During one of my visits a few years ago, her mother Nieves (Abuelita) said to me in Spanish
something with the word “fin” (“end”) in it, and for some reason, not listening
well, I thought she said something about “fin de semana” (weekend). I smiled
and said, “¿Qué? ¿Cuándo?” (“What? When?”) Carmen let out a delighted high-pitched
laugh. Ana laughed, too, and told me that her grandmother had said it’s going
to be the end of her life soon. Even Nieves laughed at the absurdity. Nieves
has been saying that she’s going to die soon for decades. Today I told Carmen
that I just heard that the oldest woman alive (or known oldest) is 115, and
that maybe her mom will become the oldest later. She happily agreed.
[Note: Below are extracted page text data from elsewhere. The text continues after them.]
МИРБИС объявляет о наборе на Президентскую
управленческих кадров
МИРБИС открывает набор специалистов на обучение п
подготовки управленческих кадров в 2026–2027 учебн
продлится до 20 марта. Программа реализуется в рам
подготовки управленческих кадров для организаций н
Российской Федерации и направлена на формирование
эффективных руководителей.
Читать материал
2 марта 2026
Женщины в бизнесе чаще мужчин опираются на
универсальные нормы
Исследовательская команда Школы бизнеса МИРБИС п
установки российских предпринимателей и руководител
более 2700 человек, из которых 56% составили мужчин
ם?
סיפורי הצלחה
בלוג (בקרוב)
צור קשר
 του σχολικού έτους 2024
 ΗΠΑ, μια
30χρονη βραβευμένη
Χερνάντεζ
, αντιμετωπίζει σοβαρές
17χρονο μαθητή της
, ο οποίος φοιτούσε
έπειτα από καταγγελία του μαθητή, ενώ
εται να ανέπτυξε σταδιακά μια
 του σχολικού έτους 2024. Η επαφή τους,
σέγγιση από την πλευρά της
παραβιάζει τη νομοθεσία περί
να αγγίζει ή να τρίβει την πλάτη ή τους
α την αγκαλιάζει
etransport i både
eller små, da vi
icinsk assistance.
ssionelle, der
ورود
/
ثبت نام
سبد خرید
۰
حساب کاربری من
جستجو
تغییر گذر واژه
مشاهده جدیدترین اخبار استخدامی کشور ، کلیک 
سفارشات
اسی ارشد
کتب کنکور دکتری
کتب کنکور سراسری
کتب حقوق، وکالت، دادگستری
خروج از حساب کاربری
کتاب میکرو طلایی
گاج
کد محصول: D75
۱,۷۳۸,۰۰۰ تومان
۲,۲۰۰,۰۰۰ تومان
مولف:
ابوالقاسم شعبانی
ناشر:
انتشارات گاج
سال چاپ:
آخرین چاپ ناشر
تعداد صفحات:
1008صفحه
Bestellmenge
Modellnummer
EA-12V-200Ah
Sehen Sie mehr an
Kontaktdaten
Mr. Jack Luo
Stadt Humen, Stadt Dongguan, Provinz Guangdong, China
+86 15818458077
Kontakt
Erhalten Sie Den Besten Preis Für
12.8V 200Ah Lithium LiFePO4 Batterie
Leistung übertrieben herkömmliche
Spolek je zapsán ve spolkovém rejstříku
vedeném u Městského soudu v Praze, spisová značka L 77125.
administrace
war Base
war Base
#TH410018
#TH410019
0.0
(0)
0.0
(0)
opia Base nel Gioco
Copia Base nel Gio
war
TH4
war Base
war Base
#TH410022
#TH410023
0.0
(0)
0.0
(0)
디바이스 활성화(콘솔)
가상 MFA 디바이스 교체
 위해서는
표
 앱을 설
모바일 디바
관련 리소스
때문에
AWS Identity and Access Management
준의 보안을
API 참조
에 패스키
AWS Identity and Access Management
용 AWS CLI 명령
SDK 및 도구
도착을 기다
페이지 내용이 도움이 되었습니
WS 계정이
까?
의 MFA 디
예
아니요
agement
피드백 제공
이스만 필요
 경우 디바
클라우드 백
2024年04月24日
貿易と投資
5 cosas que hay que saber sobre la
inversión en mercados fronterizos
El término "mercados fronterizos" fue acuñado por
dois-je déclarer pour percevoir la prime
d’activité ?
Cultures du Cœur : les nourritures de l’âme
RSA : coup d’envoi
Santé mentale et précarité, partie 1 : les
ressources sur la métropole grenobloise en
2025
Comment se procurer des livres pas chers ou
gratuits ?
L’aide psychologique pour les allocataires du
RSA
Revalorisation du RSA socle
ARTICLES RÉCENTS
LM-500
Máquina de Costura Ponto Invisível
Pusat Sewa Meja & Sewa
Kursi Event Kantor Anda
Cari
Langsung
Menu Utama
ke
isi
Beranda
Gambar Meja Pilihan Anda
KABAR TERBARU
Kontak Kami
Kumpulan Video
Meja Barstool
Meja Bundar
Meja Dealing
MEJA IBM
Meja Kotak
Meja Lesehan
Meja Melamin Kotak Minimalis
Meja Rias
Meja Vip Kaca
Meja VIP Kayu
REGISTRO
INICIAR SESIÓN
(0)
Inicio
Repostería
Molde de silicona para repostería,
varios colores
Carmen tells me that if she knew how to drive, she’d take college classes now. She says it’s good to exchange ideas with each other, and good to be learning something. I tell her I must take after her, and she smiles over the phone lines and says, “Yes.” I do love to learn, as she does, and I do have five kids, too. But she’s worked so hard all these years, and been structurally kept out of college classes in too many ways. That is her loss and most of all, it is all of our loss. I’m one of the lucky ones who knows her, and even luckier that she is my “other mother.” Others should be so lucky. We need her voice and her ideas, even or especially at this point in her life.